Russian gold is now flooding the UAE, Turkey and Hong Kong after facing sanctions in the West
- Russian gold is heading to obscure buyers and merchants across Hong Kong, Turkey, and the UAE.
- Key Western companies have turned away from Russian bullion amid sanctions.
Western buyers have shunned Russian gold since Moscow invaded Ukraine, shifting the bullion market and leaving sellers to turn to buyers across the United Arab Emirates, Hong Kong, and Turkey.
Group of Seven nations and the European Union banned Russian gold imports last year and prevented companies based in those countries from trading it.
And given that Russia alone can't absorb the $20 billion of gold it mines per year, smaller players have since moved to plug the gaps that were once filled by buyers like JPMorgan and HSBC.
Customs data from ImportGenius cited by Bloomberg show that, in the six months through August, the Russian commodity has been rerouted to nations without the same restrictions as the West.
Merchants in places including the UAE, Hong Kong, and Turkey are still allowed to buy Russian gold, as they don't fall under any sanctions.
For example, VPower Finance Security in Hong Kong, which moves cash and gold for Chinese banks, has stepped in as a new player, handling more than $300 million of Russian gold from March to August 2022, per Bloomberg.
And the UAE, for its part, saw more than $500 million of the metal hit its shores in the same stretch.

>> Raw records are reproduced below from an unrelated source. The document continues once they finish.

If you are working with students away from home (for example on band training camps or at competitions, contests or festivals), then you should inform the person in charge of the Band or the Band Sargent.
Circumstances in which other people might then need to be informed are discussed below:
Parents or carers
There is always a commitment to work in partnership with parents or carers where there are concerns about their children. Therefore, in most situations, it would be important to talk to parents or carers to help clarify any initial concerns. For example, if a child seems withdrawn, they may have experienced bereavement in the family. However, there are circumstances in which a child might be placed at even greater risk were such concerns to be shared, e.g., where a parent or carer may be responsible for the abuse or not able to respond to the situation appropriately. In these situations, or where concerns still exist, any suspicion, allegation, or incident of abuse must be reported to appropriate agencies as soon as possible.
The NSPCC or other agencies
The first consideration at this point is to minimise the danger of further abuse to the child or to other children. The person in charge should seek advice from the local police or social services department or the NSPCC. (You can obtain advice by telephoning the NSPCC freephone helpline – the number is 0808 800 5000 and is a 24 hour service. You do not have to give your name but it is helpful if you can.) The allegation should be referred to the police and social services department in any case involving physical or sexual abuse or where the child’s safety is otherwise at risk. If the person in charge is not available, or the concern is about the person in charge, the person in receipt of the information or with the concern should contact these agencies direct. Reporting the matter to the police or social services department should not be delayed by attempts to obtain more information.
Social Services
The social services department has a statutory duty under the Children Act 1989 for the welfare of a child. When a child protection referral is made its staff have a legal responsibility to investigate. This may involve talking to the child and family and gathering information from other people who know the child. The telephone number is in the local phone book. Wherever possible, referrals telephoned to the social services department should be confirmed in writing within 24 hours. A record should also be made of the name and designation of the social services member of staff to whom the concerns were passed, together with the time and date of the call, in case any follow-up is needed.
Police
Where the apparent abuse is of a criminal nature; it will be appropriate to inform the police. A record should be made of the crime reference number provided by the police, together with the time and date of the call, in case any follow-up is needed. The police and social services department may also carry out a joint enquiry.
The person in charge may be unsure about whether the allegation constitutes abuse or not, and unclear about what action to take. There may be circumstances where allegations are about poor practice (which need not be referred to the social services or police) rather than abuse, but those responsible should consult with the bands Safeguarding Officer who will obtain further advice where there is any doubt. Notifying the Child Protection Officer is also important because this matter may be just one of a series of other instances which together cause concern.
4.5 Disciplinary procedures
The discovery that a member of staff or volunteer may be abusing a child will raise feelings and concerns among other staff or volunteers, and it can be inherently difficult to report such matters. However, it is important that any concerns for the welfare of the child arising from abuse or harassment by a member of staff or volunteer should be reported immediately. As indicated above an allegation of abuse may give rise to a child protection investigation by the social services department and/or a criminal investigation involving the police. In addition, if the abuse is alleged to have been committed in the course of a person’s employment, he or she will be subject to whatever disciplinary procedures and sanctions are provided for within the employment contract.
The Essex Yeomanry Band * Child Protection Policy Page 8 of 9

Most of those merchants, according to the report, are based in Dubai, such as Paloma Precious DMCC, which imported $109 million.

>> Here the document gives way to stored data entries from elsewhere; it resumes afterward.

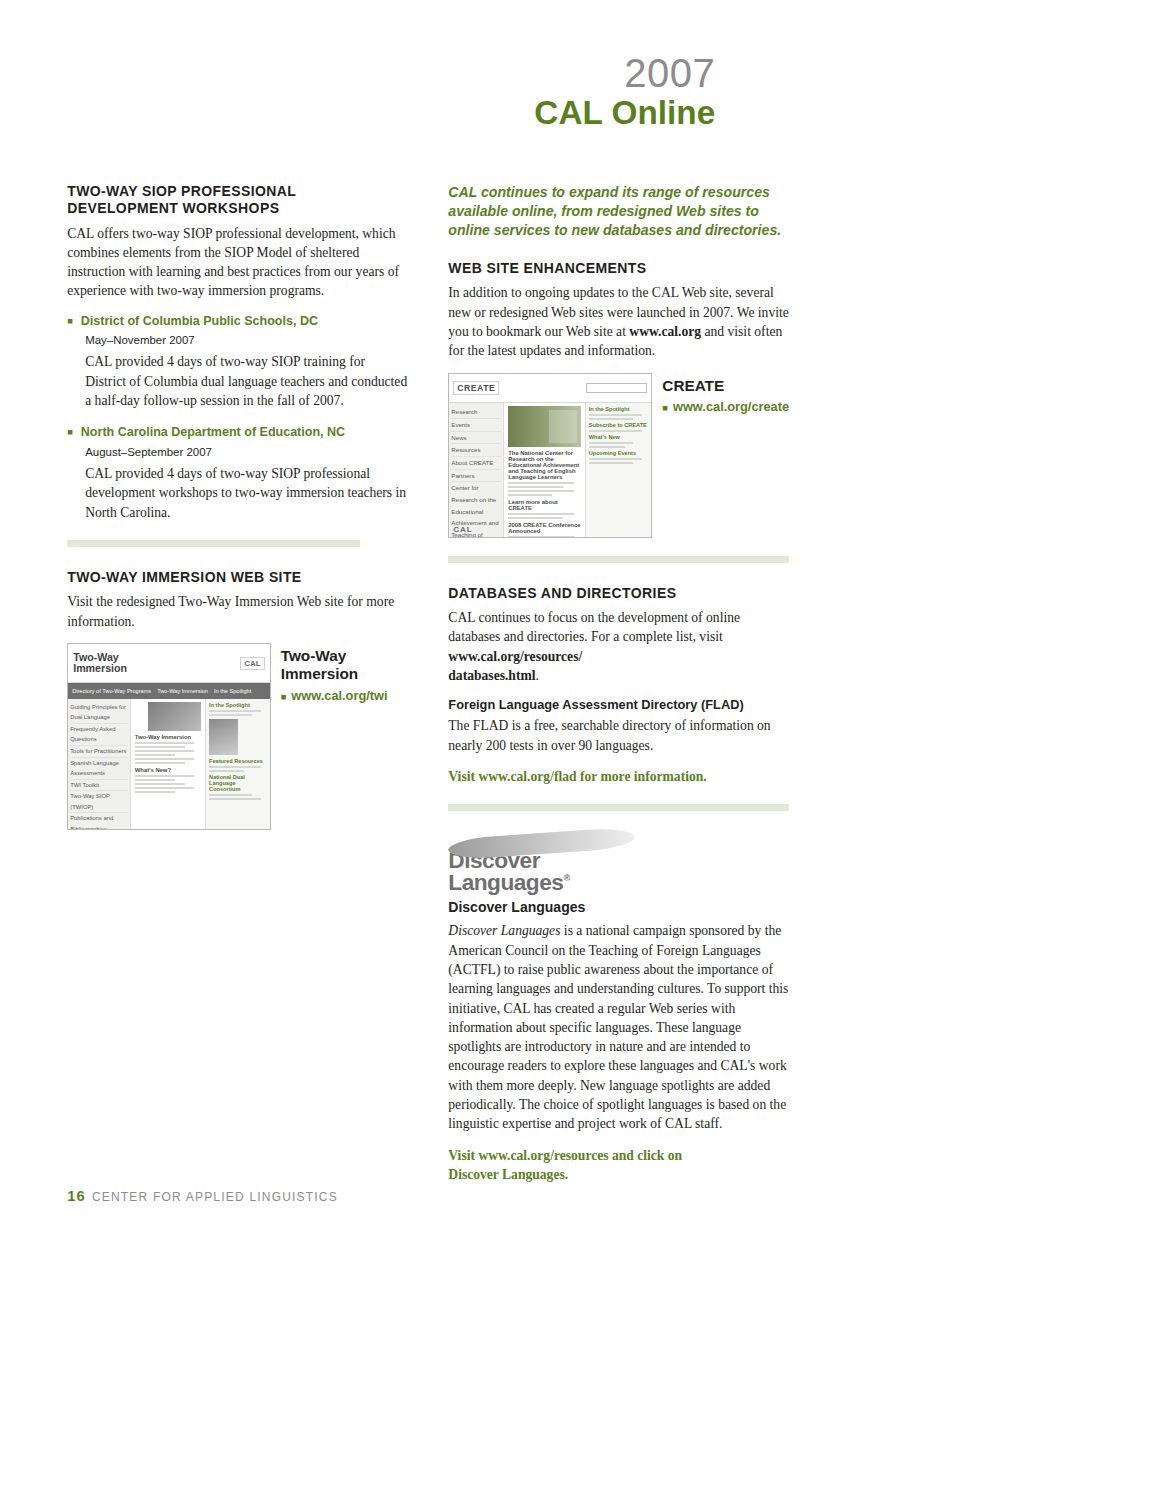2007
CAL Online
Two-Way SIOP Professional
Development Workshops
CAL offers two-way SIOP professional development, which combines elements from the SIOP Model of sheltered instruction with learning and best practices from our years of experience with two-way immersion programs.
■ District of Columbia Public Schools, DC
May–November 2007
CAL provided 4 days of two-way SIOP training for District of Columbia dual language teachers and conducted a half-day follow-up session in the fall of 2007.
■ North Carolina Department of Education, NC
August–September 2007
CAL provided 4 days of two-way SIOP professional development workshops to two-way immersion teachers in North Carolina.
Two-Way Immersion Web Site
Visit the redesigned Two-Way Immersion Web site for more information.
Two-Way
Immersion
CAL
Directory of Two-Way Programs Two-Way Immersion In the Spotlight
Guiding Principles for Dual Language
Frequently Asked Questions
Tools for Practitioners
Spanish Language Assessments
TWI Toolkit
Two-Way SIOP (TWIOP)
Publications and Bibliographies
TWI Research Bibliography
Publications and Resources
CAL/CREDE Sheet Bibliography
Two-Way Immersion
What's New?
In the Spotlight
Featured Resources
National Dual Language Consortium
Two-Way Immersion
■www.cal.org/twi
CAL continues to expand its range of resources available online, from redesigned Web sites to online services to new databases and directories.
Web Site Enhancements
In addition to ongoing updates to the CAL Web site, several new or redesigned Web sites were launched in 2007. We invite you to bookmark our Web site at www.cal.org and visit often for the latest updates and information.
CREATE
Research
Events
News
Resources
About CREATE
Partners
Center for Research on the Educational Achievement and Teaching of English Language Learners
The National Center for Research on the Educational Achievement and Teaching of English Language Learners
Learn more about CREATE
2008 CREATE Conference Announced
In the Spotlight
Subscribe to CREATE
What's New
Upcoming Events
CAL
CREATE
■www.cal.org/create
Databases and Directories
CAL continues to focus on the development of online databases and directories. For a complete list, visit www.cal.org/resources/
databases.html.
Foreign Language Assessment Directory (FLAD)
The FLAD is a free, searchable directory of information on nearly 200 tests in over 90 languages.
Visit www.cal.org/flad for more information.
Discover
Languages®
Discover Languages
Discover Languages is a national campaign sponsored by the American Council on the Teaching of Foreign Languages (ACTFL) to raise public awareness about the importance of learning languages and understanding cultures. To support this initiative, CAL has created a regular Web series with information about specific languages. These language spotlights are introductory in nature and are intended to encourage readers to explore these languages and CAL's work with them more deeply. New language spotlights are added periodically. The choice of spotlight languages is based on the linguistic expertise and project work of CAL staff.
Visit www.cal.org/resources and click on
Discover Languages.
16 CENTER FOR APPLIED LINGUISTICS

Turkey, meanwhile, has seen roughly $305 million of Russian gold going through its Istanbul airport in the six month stretch, ImportGenius data show.
It's likely, however, that Russia's still struggling to meet pre-war levels of gold exports. JPMorgan alone saw $1.2 billion of Russian gold deliveries in the first two months of 2022 alone before stepping away after the war began.